Monday, September 19, 2005

Managing Information News| British Library Put Manuscript Of 'Alice’s Adventures Under Ground' Online

Managing Information News| British Library Put Manuscript Of 'Alice’s Adventures Under Ground' Online: "On 21 September 2005, the original manuscript of Alice’s Adventures Under Ground, one of the world’s most popular and well known children’s books, will be available to internet users for the first time.

This latest addition to the British Library’s Turning the Pages is a fully digitised version of the original manuscript containing 90 pages and 37 illustrations.

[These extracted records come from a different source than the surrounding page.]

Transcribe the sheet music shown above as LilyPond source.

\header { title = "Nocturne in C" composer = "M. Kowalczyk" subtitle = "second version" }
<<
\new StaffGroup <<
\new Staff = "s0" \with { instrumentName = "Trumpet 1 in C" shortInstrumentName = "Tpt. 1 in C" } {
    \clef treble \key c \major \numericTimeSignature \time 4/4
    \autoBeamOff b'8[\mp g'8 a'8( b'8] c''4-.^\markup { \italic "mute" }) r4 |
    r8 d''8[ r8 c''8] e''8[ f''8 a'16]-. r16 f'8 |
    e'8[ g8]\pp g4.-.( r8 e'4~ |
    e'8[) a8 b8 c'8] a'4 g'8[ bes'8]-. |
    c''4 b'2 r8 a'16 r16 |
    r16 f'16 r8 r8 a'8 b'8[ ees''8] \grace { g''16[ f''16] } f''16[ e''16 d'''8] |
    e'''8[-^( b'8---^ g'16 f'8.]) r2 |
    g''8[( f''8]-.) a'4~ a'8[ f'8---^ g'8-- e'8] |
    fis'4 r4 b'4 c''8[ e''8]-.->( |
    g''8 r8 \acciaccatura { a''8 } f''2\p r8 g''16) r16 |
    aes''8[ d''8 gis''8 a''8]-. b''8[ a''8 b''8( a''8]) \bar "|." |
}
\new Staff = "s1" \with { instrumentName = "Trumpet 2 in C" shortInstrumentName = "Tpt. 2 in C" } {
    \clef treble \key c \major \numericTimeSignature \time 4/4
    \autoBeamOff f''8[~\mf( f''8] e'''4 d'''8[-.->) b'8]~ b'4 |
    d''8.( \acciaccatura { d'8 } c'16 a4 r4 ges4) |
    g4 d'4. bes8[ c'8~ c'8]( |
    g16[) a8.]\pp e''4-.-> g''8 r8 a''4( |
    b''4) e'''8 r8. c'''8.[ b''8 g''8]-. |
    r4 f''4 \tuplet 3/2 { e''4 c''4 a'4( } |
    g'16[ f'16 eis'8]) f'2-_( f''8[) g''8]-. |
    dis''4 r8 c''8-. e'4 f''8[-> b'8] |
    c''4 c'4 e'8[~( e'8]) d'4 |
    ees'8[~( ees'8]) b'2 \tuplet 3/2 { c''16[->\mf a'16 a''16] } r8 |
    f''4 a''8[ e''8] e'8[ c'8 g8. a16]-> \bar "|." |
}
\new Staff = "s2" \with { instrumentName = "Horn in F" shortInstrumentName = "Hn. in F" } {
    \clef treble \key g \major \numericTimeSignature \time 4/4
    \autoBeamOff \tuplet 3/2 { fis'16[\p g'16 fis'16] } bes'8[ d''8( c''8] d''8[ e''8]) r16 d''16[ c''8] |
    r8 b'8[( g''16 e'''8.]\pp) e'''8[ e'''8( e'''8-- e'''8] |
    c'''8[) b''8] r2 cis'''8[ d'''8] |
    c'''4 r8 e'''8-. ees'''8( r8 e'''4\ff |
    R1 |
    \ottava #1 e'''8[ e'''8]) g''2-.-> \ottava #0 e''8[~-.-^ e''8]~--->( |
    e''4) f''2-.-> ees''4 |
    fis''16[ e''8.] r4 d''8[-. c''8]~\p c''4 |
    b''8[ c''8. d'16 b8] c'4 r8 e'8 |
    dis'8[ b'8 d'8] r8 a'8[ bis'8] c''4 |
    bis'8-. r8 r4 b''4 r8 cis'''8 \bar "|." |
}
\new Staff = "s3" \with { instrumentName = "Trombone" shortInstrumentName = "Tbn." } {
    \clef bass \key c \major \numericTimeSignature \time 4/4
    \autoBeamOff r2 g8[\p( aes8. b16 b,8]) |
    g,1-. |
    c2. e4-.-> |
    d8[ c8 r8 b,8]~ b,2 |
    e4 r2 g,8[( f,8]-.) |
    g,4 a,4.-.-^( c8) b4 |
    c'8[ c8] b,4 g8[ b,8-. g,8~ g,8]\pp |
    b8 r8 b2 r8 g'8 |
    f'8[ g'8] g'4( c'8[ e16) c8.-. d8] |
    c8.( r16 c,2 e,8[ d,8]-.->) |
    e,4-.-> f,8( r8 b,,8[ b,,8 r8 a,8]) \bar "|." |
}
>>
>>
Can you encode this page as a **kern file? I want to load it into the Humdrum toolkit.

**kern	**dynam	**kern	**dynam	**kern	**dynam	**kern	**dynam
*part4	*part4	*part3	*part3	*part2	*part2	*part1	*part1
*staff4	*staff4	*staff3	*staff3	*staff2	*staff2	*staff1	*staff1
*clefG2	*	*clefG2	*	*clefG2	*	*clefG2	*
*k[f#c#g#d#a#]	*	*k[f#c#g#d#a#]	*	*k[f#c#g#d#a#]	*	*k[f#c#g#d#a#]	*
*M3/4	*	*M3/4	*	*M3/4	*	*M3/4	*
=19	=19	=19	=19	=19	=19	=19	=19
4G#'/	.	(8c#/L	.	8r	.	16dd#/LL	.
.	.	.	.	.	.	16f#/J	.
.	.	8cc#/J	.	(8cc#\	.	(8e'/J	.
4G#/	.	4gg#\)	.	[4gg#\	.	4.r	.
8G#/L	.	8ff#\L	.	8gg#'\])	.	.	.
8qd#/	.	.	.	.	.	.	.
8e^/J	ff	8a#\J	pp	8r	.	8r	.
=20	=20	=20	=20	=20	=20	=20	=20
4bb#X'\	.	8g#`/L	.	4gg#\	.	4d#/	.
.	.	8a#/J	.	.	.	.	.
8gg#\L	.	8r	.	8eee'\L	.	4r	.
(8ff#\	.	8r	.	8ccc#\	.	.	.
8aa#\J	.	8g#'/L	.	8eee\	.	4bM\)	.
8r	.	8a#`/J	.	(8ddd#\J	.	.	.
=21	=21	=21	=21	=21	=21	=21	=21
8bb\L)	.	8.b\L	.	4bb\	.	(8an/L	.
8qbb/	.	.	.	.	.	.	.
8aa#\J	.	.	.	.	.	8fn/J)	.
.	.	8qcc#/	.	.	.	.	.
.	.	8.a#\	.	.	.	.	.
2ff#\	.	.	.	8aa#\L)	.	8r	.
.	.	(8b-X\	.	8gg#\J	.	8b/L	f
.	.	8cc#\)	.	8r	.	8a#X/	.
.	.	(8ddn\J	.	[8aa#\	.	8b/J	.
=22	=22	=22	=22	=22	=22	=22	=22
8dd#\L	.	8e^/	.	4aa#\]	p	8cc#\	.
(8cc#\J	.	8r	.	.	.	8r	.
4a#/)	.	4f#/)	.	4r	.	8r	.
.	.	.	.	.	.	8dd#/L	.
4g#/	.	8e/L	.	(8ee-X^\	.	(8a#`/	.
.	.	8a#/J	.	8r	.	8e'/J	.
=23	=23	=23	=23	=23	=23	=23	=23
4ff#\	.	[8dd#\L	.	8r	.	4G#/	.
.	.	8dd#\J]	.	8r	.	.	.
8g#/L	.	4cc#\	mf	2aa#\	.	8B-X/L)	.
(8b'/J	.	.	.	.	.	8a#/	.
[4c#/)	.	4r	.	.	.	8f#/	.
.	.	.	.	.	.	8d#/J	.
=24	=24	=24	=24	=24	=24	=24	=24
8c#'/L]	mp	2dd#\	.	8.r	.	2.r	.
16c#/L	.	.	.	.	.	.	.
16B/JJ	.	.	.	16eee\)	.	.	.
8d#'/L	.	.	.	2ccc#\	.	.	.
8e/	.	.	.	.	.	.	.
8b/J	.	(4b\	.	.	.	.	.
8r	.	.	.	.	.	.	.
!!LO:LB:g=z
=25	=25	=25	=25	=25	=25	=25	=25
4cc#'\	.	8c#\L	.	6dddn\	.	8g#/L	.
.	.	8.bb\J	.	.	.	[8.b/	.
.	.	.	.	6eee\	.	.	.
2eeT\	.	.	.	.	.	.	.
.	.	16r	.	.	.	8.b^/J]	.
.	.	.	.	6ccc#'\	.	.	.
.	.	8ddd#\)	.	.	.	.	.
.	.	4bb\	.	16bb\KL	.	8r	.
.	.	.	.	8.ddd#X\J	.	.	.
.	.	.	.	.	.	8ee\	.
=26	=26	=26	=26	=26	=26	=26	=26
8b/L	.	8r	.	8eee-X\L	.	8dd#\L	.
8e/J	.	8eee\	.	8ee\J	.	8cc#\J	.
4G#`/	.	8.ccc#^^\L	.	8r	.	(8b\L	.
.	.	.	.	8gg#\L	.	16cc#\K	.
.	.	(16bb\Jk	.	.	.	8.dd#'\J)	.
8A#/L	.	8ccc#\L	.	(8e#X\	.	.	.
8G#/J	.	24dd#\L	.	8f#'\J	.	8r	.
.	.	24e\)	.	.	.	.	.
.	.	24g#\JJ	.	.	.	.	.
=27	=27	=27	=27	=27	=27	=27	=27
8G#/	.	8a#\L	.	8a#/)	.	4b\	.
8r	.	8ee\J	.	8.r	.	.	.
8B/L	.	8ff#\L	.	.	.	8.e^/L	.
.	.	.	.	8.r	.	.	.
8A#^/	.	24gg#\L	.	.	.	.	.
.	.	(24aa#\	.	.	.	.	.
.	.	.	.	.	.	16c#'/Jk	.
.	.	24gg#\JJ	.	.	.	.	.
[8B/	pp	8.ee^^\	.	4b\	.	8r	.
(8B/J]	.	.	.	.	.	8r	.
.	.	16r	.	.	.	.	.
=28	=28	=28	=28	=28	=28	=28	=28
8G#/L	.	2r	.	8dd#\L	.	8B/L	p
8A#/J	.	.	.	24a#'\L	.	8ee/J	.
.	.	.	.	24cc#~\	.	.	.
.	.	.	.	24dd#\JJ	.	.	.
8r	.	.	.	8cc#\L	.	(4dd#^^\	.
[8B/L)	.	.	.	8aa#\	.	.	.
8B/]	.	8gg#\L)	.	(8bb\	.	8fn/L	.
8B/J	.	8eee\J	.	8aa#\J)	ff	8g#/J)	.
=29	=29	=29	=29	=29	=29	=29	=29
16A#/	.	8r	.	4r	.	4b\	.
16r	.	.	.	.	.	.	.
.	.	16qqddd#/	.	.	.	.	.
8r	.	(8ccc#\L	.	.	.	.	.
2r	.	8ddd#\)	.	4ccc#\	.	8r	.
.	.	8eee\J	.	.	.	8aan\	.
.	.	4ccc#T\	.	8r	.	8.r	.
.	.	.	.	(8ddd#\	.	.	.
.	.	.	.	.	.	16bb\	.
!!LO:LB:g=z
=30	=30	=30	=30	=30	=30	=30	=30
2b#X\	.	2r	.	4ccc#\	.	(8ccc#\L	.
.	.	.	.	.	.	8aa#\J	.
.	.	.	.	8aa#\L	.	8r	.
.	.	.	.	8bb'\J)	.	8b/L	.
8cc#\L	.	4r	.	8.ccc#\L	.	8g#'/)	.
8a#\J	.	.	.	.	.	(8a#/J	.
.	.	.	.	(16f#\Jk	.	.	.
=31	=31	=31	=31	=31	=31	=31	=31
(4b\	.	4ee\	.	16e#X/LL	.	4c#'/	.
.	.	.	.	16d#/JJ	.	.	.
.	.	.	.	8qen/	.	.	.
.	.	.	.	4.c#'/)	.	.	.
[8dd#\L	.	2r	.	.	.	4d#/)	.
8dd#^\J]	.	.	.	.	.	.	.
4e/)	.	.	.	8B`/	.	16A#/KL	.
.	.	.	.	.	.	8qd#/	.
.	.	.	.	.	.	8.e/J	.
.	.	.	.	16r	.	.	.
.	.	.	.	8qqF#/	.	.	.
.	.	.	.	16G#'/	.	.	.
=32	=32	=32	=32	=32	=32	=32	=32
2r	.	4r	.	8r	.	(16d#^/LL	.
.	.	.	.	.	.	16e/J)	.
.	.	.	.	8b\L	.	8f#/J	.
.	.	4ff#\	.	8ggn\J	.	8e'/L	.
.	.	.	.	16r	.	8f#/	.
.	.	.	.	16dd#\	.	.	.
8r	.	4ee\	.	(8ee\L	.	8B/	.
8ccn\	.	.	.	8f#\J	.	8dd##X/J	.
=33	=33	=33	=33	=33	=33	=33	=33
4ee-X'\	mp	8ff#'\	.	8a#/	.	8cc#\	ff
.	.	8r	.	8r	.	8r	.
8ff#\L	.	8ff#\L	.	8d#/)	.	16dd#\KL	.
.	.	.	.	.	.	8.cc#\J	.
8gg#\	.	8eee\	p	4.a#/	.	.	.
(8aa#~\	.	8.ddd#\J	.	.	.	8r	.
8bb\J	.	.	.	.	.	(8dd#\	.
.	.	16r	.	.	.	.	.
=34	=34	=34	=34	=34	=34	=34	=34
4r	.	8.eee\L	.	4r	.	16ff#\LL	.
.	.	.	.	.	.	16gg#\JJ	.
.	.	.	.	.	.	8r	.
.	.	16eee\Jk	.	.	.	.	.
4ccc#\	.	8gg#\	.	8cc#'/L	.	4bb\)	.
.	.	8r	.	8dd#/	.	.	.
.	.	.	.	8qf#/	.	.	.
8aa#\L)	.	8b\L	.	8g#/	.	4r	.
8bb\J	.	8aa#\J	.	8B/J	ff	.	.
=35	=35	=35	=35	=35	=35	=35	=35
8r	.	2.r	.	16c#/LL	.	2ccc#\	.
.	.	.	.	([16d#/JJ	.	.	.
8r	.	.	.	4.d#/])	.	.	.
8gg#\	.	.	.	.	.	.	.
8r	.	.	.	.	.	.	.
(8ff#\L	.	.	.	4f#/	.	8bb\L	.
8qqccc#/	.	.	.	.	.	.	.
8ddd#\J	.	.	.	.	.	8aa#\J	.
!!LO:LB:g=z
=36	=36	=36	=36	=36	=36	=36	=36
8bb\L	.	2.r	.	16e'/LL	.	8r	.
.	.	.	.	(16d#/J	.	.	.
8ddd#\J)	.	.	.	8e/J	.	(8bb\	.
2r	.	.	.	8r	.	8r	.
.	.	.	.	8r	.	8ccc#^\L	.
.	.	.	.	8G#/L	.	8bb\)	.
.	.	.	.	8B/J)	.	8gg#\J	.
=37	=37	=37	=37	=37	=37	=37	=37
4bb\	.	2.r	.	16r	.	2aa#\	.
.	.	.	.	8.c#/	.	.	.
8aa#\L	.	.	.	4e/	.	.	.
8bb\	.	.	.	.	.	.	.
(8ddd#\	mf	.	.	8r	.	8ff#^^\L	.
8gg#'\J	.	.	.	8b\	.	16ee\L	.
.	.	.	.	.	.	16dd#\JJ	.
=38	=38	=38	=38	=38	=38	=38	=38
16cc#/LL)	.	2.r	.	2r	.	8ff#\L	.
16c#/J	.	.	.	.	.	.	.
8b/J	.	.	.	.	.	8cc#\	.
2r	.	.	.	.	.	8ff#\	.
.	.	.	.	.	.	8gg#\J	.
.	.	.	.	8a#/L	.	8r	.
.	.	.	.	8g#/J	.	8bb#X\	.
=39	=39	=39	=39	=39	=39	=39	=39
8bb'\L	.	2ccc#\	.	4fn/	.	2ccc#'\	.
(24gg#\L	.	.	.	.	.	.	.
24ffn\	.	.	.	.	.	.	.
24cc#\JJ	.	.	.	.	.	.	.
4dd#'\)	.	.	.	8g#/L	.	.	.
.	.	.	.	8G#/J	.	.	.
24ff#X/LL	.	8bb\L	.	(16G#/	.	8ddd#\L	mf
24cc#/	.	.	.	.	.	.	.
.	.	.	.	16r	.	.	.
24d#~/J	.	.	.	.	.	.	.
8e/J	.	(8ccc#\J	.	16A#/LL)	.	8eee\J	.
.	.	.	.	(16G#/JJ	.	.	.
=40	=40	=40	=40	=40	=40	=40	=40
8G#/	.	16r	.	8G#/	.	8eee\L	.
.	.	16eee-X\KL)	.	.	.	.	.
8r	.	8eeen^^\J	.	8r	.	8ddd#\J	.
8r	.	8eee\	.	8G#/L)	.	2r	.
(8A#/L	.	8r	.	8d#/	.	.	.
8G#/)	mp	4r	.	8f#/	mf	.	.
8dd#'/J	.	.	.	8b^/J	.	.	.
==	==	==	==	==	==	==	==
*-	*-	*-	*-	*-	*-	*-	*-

Its pages can be ‘virtually’ turned and viewed on-line on the British Library’s website, in the Treasures Gallery of the British Library and on a new CD-ROM.

Written by Lewis Carroll, the pen-name of Charles Lutwidge Dodgson, an Oxford mathematician, Alice’s Adventures Under Ground later published as Alice’s Adventures in Wonderland, was a gift to Alice Liddell. Carroll befriended Lorina, Alice and Edith Liddell, the young daughters of the Dean of his college, Christ Church, while taking photographs in the Deanery garden. One summer’s day in 1862 he entertained them on a boat trip with a story of Alice’s adventures in a magical world entered through a rabbit-hole. The children adored the story and the 10-year old Alice implored Carroll to write it down for her. It took Carroll until February 1863 to write out the whole text in neat ‘manuscript print’. When the text was completed Carroll added his illustrations and eventually presented Alice with the book in November 1864 with the inscription ‘A Christmas Gift to a Dear Child, in Memory of a Summer Day’.

Encouraged by friends and family, Carroll went on to rewrite and enlarge the story for publication in 1865. John Tenniel was commissioned to provide the illustrations, several of which were based on Carroll’s original sketches in the manuscript."